* The problem
Copy every line of the records below, changing nothing.

* Provided records

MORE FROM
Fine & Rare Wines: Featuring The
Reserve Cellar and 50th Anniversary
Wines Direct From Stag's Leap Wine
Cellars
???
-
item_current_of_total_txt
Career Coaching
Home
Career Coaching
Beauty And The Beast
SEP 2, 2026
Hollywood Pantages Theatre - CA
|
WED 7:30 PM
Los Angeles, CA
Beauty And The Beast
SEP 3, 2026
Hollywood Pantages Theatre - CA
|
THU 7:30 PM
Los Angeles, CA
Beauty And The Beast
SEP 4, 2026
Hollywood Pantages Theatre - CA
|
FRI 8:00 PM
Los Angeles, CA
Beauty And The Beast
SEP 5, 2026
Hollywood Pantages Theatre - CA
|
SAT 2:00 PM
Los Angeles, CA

* Reply
MORE FROM
Fine & Rare Wines: Featuring The
Reserve Cellar and 50th Anniversary
Wines Direct From Stag's Leap Wine
Cellars
???
-
item_current_of_total_txt
Career Coaching
Home
Career Coaching
Beauty And The Beast
SEP 2, 2026
Hollywood Pantages Theatre - CA
|
WED 7:30 PM
Los Angeles, CA
Beauty And The Beast
SEP 3, 2026
Hollywood Pantages Theatre - CA
|
THU 7:30 PM
Los Angeles, CA
Beauty And The Beast
SEP 4, 2026
Hollywood Pantages Theatre - CA
|
FRI 8:00 PM
Los Angeles, CA
Beauty And The Beast
SEP 5, 2026
Hollywood Pantages Theatre - CA
|
SAT 2:00 PM
Los Angeles, CA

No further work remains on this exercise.